- [Exercise inputs]:
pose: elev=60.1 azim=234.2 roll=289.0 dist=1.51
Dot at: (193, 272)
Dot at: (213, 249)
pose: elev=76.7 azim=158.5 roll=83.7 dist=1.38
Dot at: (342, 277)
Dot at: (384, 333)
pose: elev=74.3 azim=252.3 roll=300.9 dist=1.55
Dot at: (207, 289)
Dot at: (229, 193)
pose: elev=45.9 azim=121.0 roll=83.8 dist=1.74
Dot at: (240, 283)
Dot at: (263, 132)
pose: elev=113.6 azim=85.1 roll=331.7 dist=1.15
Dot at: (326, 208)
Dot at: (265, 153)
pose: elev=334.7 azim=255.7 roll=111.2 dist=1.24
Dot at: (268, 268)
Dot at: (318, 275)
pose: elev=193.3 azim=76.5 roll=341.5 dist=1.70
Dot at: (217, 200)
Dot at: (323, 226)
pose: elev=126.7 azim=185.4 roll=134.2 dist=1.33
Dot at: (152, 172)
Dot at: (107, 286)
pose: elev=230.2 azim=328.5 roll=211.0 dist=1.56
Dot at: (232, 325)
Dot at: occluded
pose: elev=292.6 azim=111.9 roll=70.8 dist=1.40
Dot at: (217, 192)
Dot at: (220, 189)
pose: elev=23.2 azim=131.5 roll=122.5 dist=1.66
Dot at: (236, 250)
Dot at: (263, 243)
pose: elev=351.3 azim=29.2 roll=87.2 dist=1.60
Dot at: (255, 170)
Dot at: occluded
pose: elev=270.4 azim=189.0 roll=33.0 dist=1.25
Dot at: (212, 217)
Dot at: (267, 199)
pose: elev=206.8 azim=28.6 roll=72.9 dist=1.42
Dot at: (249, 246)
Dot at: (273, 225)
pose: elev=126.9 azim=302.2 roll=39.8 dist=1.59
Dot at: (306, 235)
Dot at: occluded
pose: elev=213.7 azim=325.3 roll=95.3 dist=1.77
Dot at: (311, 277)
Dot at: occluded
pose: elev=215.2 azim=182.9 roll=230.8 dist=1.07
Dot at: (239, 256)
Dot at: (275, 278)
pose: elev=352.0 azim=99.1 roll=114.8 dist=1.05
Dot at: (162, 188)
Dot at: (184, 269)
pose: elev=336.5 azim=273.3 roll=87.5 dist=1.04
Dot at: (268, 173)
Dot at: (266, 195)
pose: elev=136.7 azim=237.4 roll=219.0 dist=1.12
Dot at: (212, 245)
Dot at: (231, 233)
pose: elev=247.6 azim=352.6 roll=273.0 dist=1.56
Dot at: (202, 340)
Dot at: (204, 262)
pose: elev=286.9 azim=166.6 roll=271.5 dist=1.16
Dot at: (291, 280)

- [Required task]: Copy the records above word for word, from their first line through the line that contains "Dot at: (273, 225)", with both of those lines included and nothing after the latter.

- [The reply]:
pose: elev=60.1 azim=234.2 roll=289.0 dist=1.51
Dot at: (193, 272)
Dot at: (213, 249)
pose: elev=76.7 azim=158.5 roll=83.7 dist=1.38
Dot at: (342, 277)
Dot at: (384, 333)
pose: elev=74.3 azim=252.3 roll=300.9 dist=1.55
Dot at: (207, 289)
Dot at: (229, 193)
pose: elev=45.9 azim=121.0 roll=83.8 dist=1.74
Dot at: (240, 283)
Dot at: (263, 132)
pose: elev=113.6 azim=85.1 roll=331.7 dist=1.15
Dot at: (326, 208)
Dot at: (265, 153)
pose: elev=334.7 azim=255.7 roll=111.2 dist=1.24
Dot at: (268, 268)
Dot at: (318, 275)
pose: elev=193.3 azim=76.5 roll=341.5 dist=1.70
Dot at: (217, 200)
Dot at: (323, 226)
pose: elev=126.7 azim=185.4 roll=134.2 dist=1.33
Dot at: (152, 172)
Dot at: (107, 286)
pose: elev=230.2 azim=328.5 roll=211.0 dist=1.56
Dot at: (232, 325)
Dot at: occluded
pose: elev=292.6 azim=111.9 roll=70.8 dist=1.40
Dot at: (217, 192)
Dot at: (220, 189)
pose: elev=23.2 azim=131.5 roll=122.5 dist=1.66
Dot at: (236, 250)
Dot at: (263, 243)
pose: elev=351.3 azim=29.2 roll=87.2 dist=1.60
Dot at: (255, 170)
Dot at: occluded
pose: elev=270.4 azim=189.0 roll=33.0 dist=1.25
Dot at: (212, 217)
Dot at: (267, 199)
pose: elev=206.8 azim=28.6 roll=72.9 dist=1.42
Dot at: (249, 246)
Dot at: (273, 225)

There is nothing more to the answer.